_TASK BRIEF:_
Copy out each of the lines below character for character, and leave the pictures out of your answer.

(Records from a dataset)

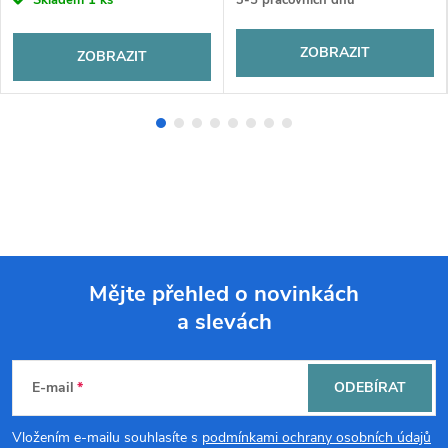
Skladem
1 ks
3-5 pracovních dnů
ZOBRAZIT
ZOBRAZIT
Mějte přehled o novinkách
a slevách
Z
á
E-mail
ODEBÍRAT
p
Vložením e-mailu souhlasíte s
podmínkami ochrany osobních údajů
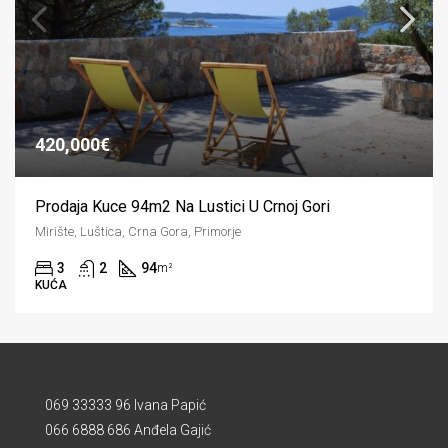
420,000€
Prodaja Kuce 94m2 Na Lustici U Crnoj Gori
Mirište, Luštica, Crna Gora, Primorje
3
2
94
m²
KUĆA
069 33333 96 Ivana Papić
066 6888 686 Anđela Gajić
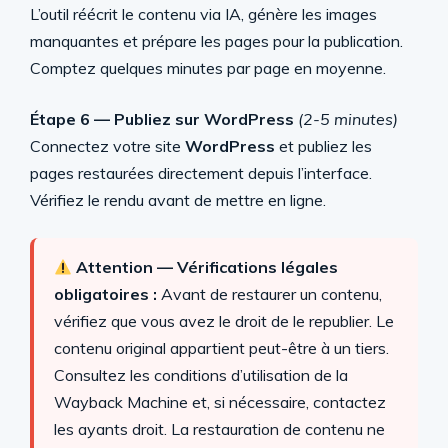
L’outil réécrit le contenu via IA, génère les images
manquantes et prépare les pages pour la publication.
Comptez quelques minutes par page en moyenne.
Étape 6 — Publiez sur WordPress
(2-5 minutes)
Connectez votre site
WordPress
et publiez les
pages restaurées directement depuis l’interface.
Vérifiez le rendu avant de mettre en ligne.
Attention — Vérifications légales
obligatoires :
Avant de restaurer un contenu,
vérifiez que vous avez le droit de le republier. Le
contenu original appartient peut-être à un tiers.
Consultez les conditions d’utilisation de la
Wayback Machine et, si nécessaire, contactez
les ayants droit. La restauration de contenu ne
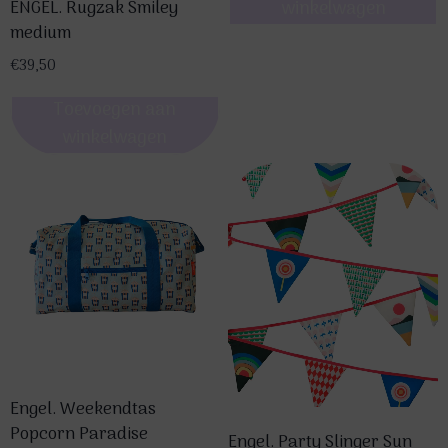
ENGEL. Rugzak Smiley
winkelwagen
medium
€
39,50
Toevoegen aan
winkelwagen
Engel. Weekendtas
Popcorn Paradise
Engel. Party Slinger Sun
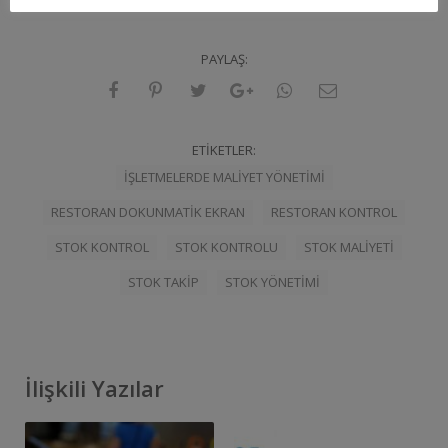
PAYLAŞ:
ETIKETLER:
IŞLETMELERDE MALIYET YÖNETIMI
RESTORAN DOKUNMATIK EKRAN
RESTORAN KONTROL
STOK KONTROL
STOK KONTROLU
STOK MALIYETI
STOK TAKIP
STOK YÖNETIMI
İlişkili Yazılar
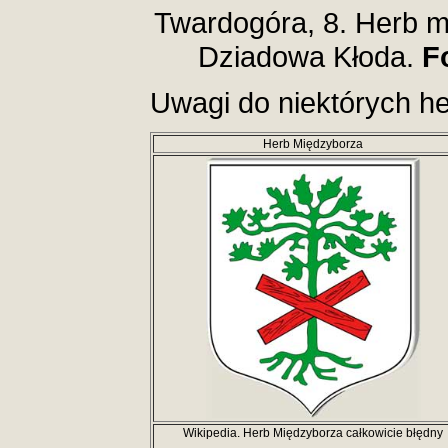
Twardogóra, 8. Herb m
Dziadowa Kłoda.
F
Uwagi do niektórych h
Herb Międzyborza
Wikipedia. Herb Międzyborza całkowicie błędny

_WRITTEN RESPONSE:_
Skladem
1 ks
3-5 pracovních dnů
ZOBRAZIT
ZOBRAZIT
Mějte přehled o novinkách
a slevách
Z
á
E-mail
ODEBÍRAT
p
Vložením e-mailu souhlasíte s
podmínkami ochrany osobních údajů
420,000€
Prodaja Kuce 94m2 Na Lustici U Crnoj Gori
Mirište, Luštica, Crna Gora, Primorje
3
2
94
m²
KUĆA
069 33333 96 Ivana Papić
066 6888 686 Anđela Gajić
L’outil réécrit le contenu via IA, génère les images
manquantes et prépare les pages pour la publication.
Comptez quelques minutes par page en moyenne.
Étape 6 — Publiez sur WordPress
(2-5 minutes)
Connectez votre site
WordPress
et publiez les
pages restaurées directement depuis l’interface.
Vérifiez le rendu avant de mettre en ligne.
Attention — Vérifications légales
obligatoires :
Avant de restaurer un contenu,
vérifiez que vous avez le droit de le republier. Le
contenu original appartient peut-être à un tiers.
Consultez les conditions d’utilisation de la
Wayback Machine et, si nécessaire, contactez
les ayants droit. La restauration de contenu ne
ENGEL. Rugzak Smiley
winkelwagen
medium
€
39,50
Toevoegen aan
winkelwagen
Engel. Weekendtas
Popcorn Paradise
Engel. Party Slinger Sun
PAYLAŞ:
ETIKETLER:
IŞLETMELERDE MALIYET YÖNETIMI
RESTORAN DOKUNMATIK EKRAN
RESTORAN KONTROL
STOK KONTROL
STOK KONTROLU
STOK MALIYETI
STOK TAKIP
STOK YÖNETIMI
İlişkili Yazılar
Twardogóra, 8. Herb m
Dziadowa Kłoda.
F
Uwagi do niektórych h
Herb Międzyborza
Wikipedia. Herb Międzyborza całkowicie błędny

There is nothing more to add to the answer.